平熱通信

妄想癖、心配性、よそみがち。

手のひらに鼓動。

自宅にいる時間が長くなり、その上、ベッドに横たわっている時間が増えるにつれて、犬と一緒にいる時間もどんどんと増えている。

在宅勤務になって、自宅であるにも関わらず、今までわかっていなかったことにいくつも気づいたものだが、その中のひとつは、「犬はけっこう寝てばかりいる」という事実だ。
昼も夜もスーイスーイという寝息を立てて実によく寝ている。その音量はけっこう大きく、仕事をしている最中などは「昼間っからスイスイと寝てられるなんざァうらやましいご身分ですなァ」などと思いつつ心底うらやましくなるのだが、音色そのものは聞いていて心地いいものだ。なんというか、でこぼこした気持ちを平らにならしてくれるような効果がある(少なくとも僕には)。Spotifyとかで聴くことができたら、眠れぬ夜などに重宝するかもしれない(少なくとも僕には)。

ウチの犬の夜の日課は、娘と決闘(としか形容できない遊び)を何回戦かやって、疲れると僕のベッドに来る。この決闘のルールは彼女たちの間で暗黙のうちに決められていて、勝率は五分五分というところのようだ。
彼女(ウチの犬は女の子だ)はベッドに飛び乗り、僕が寝ているのを確認すると、前足でちょいちょいとフトンを叩く。それが、フトンの中に入れろという合図なのだ。フトンの中に入ると、彼女は僕の腕枕でスーイスーイとすぐに寝てしまう。犬一般の常識なのかどうかわからないが、ウチの犬は枕が好きだ。

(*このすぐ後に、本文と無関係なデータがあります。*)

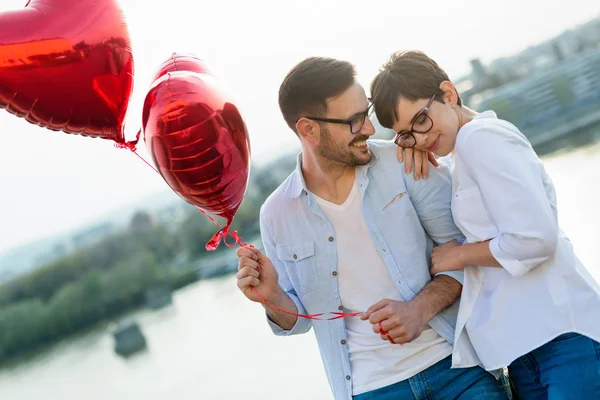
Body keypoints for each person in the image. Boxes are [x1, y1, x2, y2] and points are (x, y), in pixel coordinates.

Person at [235, 56, 509, 400]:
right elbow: (300, 319)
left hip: (457, 368)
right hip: (370, 391)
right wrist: (271, 297)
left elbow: (466, 253)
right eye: (353, 121)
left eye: (364, 113)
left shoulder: (405, 163)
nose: (368, 128)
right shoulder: (276, 215)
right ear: (307, 130)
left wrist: (417, 310)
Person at [370, 49, 600, 399]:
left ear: (448, 93)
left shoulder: (480, 138)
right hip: (529, 349)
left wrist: (458, 255)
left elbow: (536, 238)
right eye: (404, 133)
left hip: (563, 339)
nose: (417, 137)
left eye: (420, 120)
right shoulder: (463, 151)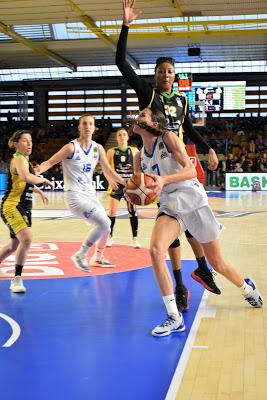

最近、彼女は内臓を悪くしていて、毎晩一錠、薬を飲んでいるのだが、日によってはそれが吐き気の原因になることがある。夜中に突然フトンから飛び出し、ベッドから飛び降りて何度かゲーゲー言ったあと、だいだい三回に一回くらいの割合で泡の混じった黄色い液体を吐く。それは別にかまわないのだが、吐いた後の彼女はしょんぼりと伏し目がちにベッドに戻り、そのままフトンには入らず、僕の枕に顎を乗せ、自分の体を僕の体にくっつけるようにして眠るのである。
薬の影響で吐き気に悩まされたという意味では僕と彼女は同士のようなものなので、同じ悩みを持つものとして寄り添って眠りたいということなのだろうか。そう考えると可愛らしい仕草ではあるのだが、同じ枕を使い、くっついて眠る犬の口元から吐いたモノの臭いが漂ってくるという状況はいかがなものか、という気がしないこともない。もちろん、吐いた後に口は拭いてやるのだが、どうしても残り香はある。

眠っている間にフトンからはみ出してしまった犬の向きをそっと直そうとして、体の下に手を差し入れた時、手のひらに鼓動を感じることがある。同じような感覚を前にも体験したことがあるぞ、などと思っていたのだが、昨日の夜、ふと、娘が幼い頃の記憶であることを思い出した。
夜中に娘の寝相を修正する時に、同じような鼓動を感じることがあったのだ。娘の体はあたたかく、少し汗をかいていて、同じフトンで寝ていると汗とシャンプーの混じった匂いがしたような気がする。

寒い夜、胎児のように体を丸めて横になっている時に、あたたかいものを抱き寄せることができるのは少し幸せなことだ。そういうことができる時間は、人生の中で意外と短いような気がする。
とはいえそれは、人生最高の経験、とか、経験できないことが悔しくてしかたがない、とかいうような大げさなものではないし、わざわざそれを目指して生きるというほどのことでもなく、僕はたまたま、それを経験する機会に恵まれた、というだけのことだ。

今夜、僕の腕の中には犬がいる。
スーイスーイと寝息をたてて、時々ぴくぴくと手足を動かしたりしている(走っている夢でも見ているのだろうか)。首のあたりの毛にそっと鼻を近づけると、何に例えればいいのかわからないような独特の匂いがする。ほこりっぽいような、ちょっと塩っ気を感じるような匂いで、とりあえず思いついたのが昆布茶なのだが、おそらくそれは僕の勘違いだろう。そもそも、昆布茶の匂いなどここ何年もかいでいないはずだ。

なんとなく眠れない夜、熟睡している彼女には悪いと思いつつも、その体を抱き寄せて、後ろから包み込むような姿勢になる。体を動かされたことで目を覚ました彼女は、しばらくうらめしそうに僕を見るのだが、むにゃむにゃと何か言った後、すぐに寝てしまう。

そういえば、そんなことを昔、幼い娘にもしたかもしれない。
真っ暗な寝室で、寝息を聴きながら、手のひらに鼓動を感じながら、眠くなるのを待ちながら、そんなことを思う。